Understanding Self-Supervised Learning via Latent Distribution Matching
Provides a unifying theoretical framework for SSL that clarifies assumptions and guides design of new methods, benefiting researchers in representation learning.
Self-supervised learning is unified under a latent distribution matching framework, which explains existing methods and enables derivation of a new Bayesian filtering model for time series, with proven identifiability of latent representations.
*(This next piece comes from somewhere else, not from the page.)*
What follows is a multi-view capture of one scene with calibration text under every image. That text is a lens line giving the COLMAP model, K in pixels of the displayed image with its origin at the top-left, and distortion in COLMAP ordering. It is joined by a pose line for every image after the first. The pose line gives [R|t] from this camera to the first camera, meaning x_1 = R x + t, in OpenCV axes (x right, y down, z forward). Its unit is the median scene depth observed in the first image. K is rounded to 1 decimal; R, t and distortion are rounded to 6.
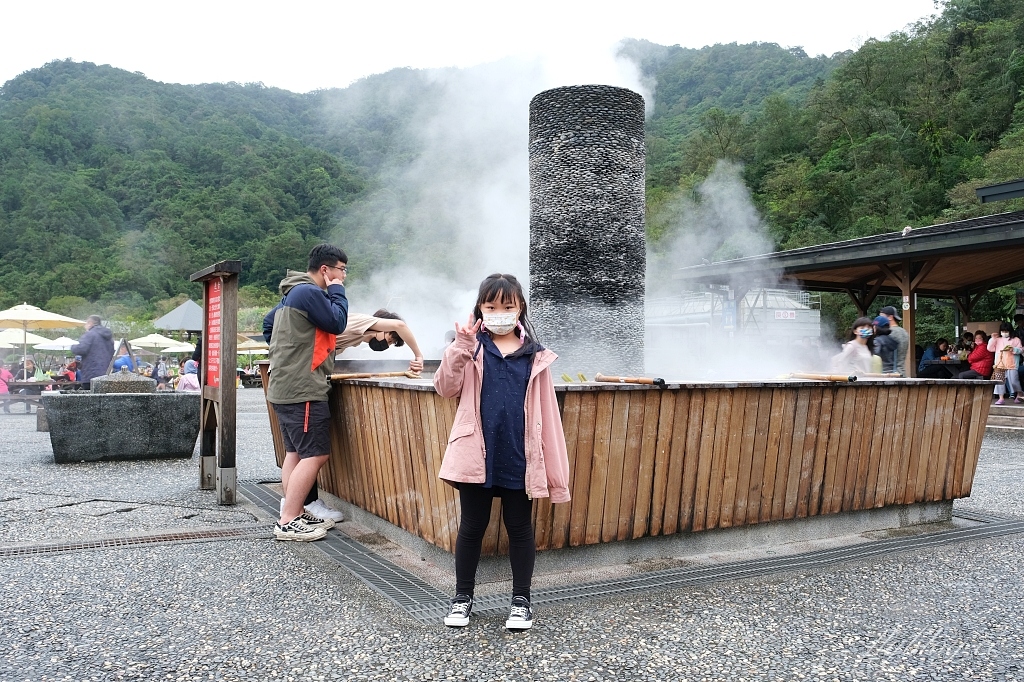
lens RADIAL K [[803.5, 0, 509.7], [0, 803.5, 345.6], [0, 0, 1]] dist [-0.018131, 0.001004]
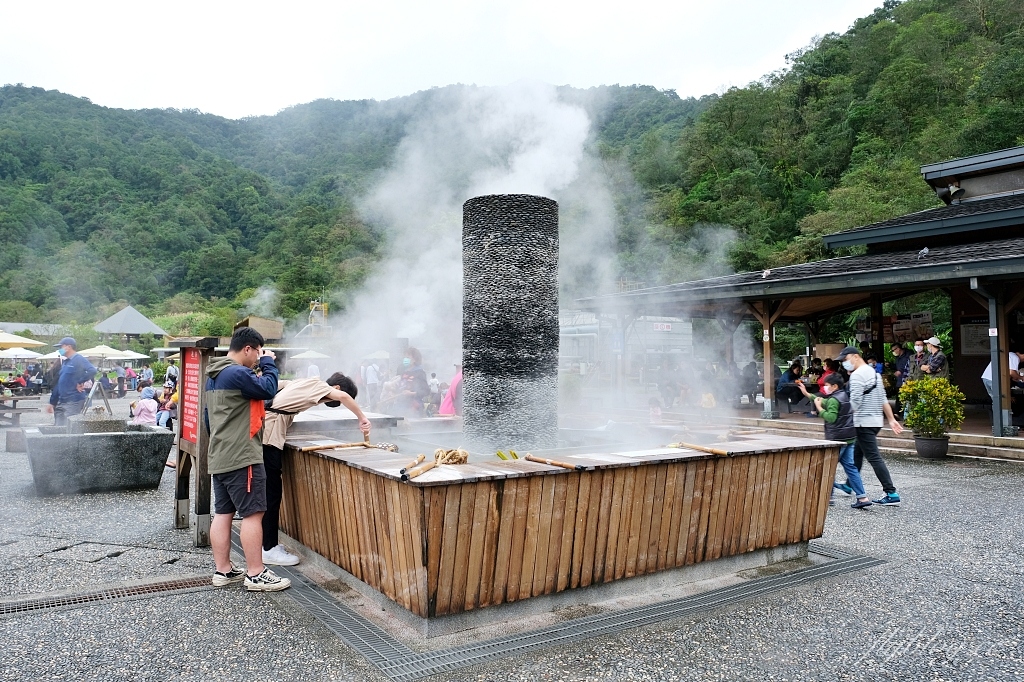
lens RADIAL K [[716.3, 0, 462.8], [0, 716.3, 325.5], [0, 0, 1]] dist [-0.026912, 0.007891]
pose [[0.998174, 0.006336, 0.060073, -0.036320], [-0.004526, 0.999533, -0.030221, -0.083223], [-0.060237, 0.029894, 0.997736, -0.056629]]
Self-supervised learning (SSL) excels at finding general-purpose latent representations from complex data, yet lacks a unifying theoretical framework that explains the diverse existing methods and guides the design of new ones. We cast SSL as latent distribution matching (LDM): learning representations that maximize their log-probability under an assumed latent model (alignment), while maximizing latent entropy to prevent collapse (uniformity). This view unifies independent component analysis with contrastive, non-contrastive, and predictive SSL methods, including stop gradient approaches. Leveraging LDM, we derive a nonlinear, sampling-free Bayesian filtering model with a Kalman-based predictor for high-dimensional timeseries. We further prove that predictive LDM yields identifiable latent representations under mild assumptions, even with nonlinear predictors. Overall, LDM clarifies the assumptions behind established SSL methods and provides principled guidance for developing new approaches.